During the Estado Novo of Getúlio Vargas and later the 1964–1985 military dictatorship, anarchist militants faced police bans, surveillance by the DOPS, imprisonment in sites like Ilha das Flores and exile to European centers, while clandestine cells maintained networks through samizdat presses and mutual aid associations. Repressive episodes intersected with campaigns by the Integralista movement, interventions by the Exército Brasileiro, and legislative measures such as the Lei de Segurança Nacional that targeted libertarian organizers, prompting affinity groups to adopt deliberative tactics learned from Spanish Civil War veterans and solidarity contacts with Solidarity-style networks abroad.
After the 1970s–1980s abertura and redemocratization, libertarian currents reemerged in student circles at the Universidade de São Paulo, punk scenes in Brasília and Curitiba, and grassroots collectives in Bairro do Recife, producing new federations, periodicals, and autonomous labor projects that interacted with the MST, the CUT, and squatter movements inspired by European squats such as Kraków and Freetown Christiania. Important nodes included the reappearance of journals influenced by multa-culturalism, the diffusion of ideas from Platformism and especifismo currents, and collaborations with international networks like the Anarchist Black Cross and Latin American libertarian federations.

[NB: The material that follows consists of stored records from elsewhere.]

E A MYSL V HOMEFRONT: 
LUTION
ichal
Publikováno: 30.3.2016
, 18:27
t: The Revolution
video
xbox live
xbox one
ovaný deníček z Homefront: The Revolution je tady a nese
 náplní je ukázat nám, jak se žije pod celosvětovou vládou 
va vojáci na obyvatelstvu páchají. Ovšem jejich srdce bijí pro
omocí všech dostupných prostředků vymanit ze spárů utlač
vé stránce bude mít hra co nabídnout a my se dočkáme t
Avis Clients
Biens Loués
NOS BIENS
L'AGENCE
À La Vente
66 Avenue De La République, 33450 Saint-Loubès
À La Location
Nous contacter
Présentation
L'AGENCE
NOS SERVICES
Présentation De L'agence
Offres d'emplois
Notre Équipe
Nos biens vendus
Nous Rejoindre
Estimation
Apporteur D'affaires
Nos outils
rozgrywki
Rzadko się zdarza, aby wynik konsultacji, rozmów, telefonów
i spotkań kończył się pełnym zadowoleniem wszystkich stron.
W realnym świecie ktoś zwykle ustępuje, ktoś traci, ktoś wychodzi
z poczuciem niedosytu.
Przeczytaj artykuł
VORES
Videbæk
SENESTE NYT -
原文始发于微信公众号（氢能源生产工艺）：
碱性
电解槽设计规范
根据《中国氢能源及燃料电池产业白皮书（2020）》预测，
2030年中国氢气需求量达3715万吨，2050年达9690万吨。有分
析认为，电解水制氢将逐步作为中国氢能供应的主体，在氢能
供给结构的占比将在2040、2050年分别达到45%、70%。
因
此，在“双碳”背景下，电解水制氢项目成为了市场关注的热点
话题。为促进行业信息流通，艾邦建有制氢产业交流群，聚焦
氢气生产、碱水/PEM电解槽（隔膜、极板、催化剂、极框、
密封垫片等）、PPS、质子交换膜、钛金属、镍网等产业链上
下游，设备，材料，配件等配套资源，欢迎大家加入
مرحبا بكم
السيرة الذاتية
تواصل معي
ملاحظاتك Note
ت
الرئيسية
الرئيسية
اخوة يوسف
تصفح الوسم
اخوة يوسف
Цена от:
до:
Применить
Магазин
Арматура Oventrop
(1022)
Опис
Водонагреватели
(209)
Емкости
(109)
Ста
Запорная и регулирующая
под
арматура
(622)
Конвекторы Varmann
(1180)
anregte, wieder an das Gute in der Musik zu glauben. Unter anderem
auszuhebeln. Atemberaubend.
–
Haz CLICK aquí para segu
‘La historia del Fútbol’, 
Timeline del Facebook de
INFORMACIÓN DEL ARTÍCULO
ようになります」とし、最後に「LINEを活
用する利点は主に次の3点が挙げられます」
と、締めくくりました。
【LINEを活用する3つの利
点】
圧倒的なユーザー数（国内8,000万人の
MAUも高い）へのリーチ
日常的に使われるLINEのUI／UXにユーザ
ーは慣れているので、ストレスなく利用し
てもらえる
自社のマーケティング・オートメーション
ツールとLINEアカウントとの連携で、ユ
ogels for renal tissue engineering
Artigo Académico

Contemporary Brazilian libertarian organizing spans autonomous social centers in São Paulo and Belo Horizonte, affinity groups practicing direct action during protests connected to the June 2013 protests and demonstrations against PEC 37-style measures, mutual aid in favelas such as Rocinha, and digital activism on platforms used by activists linked to Black Bloc tactics, horizontalist collectives influenced by Occupy Wall Street, and platform-based coordination referencing Indymedia and Riseup-style infrastructure. Networks engage with environmental struggles around the Amazon Rainforest, indigenous solidarity with movements at Aldeia Maracanã and interactions with groups organized around the MST and international campaigns like Attac.
Anarchist cultural production has included newspapers such as A Plebe, Ação direta, and A Voz do Trabalhador; literary contributions by translators of Kropotkin and Malatesta; theatre collectives influenced by Brecht and Augusto Boal; and punk zines, hip hop collaborations, and graphic art circulated in squats and fairs in Centro Cultural São Paulo and independent bookstores. Important publishing houses, radical printers, and mimeograph networks connected to Worker-Correspondent traditions maintained the diffusion of libertarian theory, pamphlets on direct action, and oral histories archived in institutions like the Instituto Moreira Salles and municipal memory projects.
Organizational debates revolve around federalist models inspired by Bakunin vs. organizational platformism associated with the Organizational Platform, with disputes over affinity group autonomy, participation in trade unionism (interactions with CUT and Força Sindical), and involvement in electoral abstentionism versus engagement in municipal councils influenced by participatory budgeting experiments in Porto Alegre. Tactical repertoires include strikes, factory occupations, squatting linked to the Coletivo de Moradia, consensus decision-making practiced in Assemblies and dazzle tactics modeled on Black Bloc actions, while theoretical exchanges reference Anarcho-syndicalism, Anarcho-communism, Insurrectionary anarchism, and Especifismo.